__Exercise goal__
Would you reproduce the items below word for word, from their very beginning through the line containing "the computer system.", with both ends included and the pictures left out?

[Saved entries]
----------------

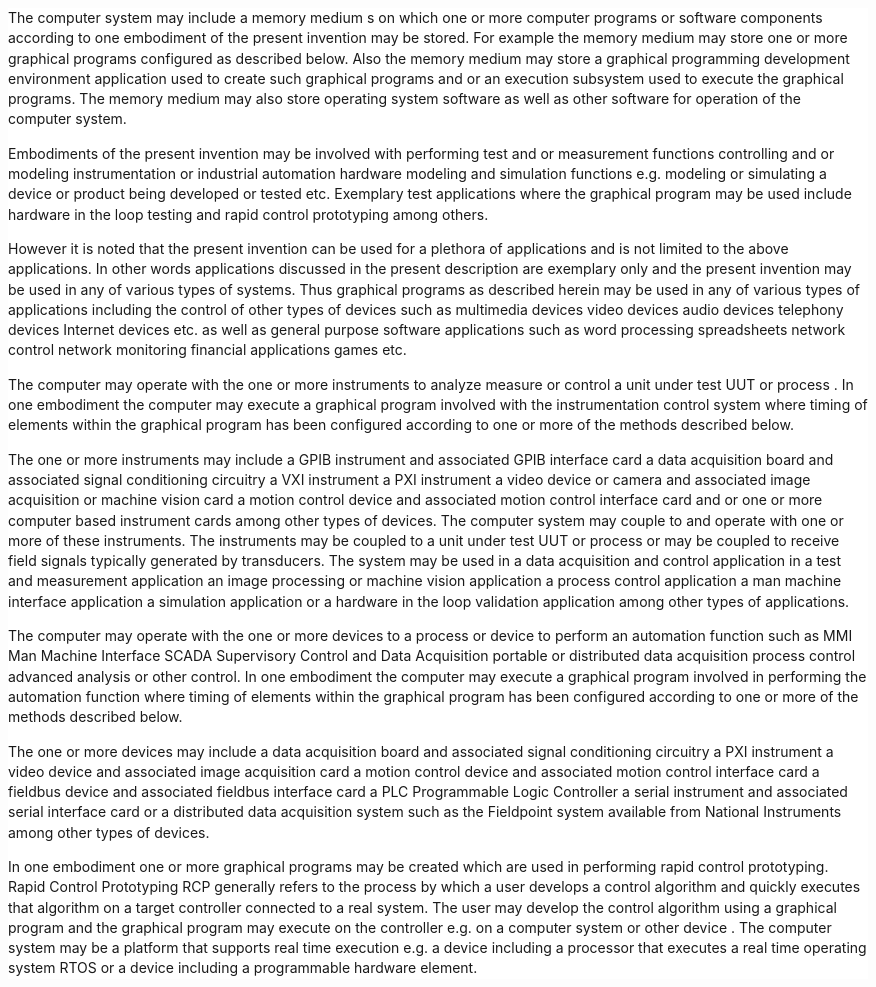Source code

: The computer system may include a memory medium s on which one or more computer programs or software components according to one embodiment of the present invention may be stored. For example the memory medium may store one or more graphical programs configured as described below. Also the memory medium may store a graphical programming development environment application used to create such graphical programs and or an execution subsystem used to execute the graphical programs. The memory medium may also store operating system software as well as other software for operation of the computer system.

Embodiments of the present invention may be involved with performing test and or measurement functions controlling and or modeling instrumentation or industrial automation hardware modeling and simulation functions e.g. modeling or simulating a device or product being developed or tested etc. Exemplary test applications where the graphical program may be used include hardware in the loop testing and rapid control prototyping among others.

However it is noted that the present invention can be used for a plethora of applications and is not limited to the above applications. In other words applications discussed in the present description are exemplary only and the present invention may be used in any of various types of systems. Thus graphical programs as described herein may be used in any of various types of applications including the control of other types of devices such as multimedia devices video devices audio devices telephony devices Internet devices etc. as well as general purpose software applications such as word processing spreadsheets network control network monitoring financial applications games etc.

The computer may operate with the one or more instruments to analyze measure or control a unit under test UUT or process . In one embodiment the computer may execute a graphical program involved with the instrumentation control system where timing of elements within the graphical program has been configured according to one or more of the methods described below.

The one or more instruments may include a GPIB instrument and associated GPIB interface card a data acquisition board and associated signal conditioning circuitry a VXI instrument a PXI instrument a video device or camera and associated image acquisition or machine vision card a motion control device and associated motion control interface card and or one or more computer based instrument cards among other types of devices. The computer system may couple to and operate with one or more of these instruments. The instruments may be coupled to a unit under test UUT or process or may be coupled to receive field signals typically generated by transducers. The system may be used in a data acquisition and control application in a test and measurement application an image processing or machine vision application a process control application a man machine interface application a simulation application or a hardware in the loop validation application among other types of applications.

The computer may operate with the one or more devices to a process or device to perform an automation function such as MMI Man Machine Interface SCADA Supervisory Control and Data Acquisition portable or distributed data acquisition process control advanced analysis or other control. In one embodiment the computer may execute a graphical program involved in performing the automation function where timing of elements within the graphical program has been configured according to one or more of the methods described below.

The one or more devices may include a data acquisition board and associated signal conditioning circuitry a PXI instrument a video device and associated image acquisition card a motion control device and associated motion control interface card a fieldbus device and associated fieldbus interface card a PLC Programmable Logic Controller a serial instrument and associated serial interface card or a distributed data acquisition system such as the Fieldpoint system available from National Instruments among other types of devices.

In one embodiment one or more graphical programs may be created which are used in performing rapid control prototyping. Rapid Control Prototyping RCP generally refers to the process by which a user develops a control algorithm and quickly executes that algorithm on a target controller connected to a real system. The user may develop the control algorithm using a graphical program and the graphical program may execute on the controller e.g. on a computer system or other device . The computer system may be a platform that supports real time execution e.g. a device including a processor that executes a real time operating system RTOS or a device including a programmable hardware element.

----------------

__Answer box__
Source code

: The computer system may include a memory medium s on which one or more computer programs or software components according to one embodiment of the present invention may be stored. For example the memory medium may store one or more graphical programs configured as described below. Also the memory medium may store a graphical programming development environment application used to create such graphical programs and or an execution subsystem used to execute the graphical programs. The memory medium may also store operating system software as well as other software for operation of the computer system.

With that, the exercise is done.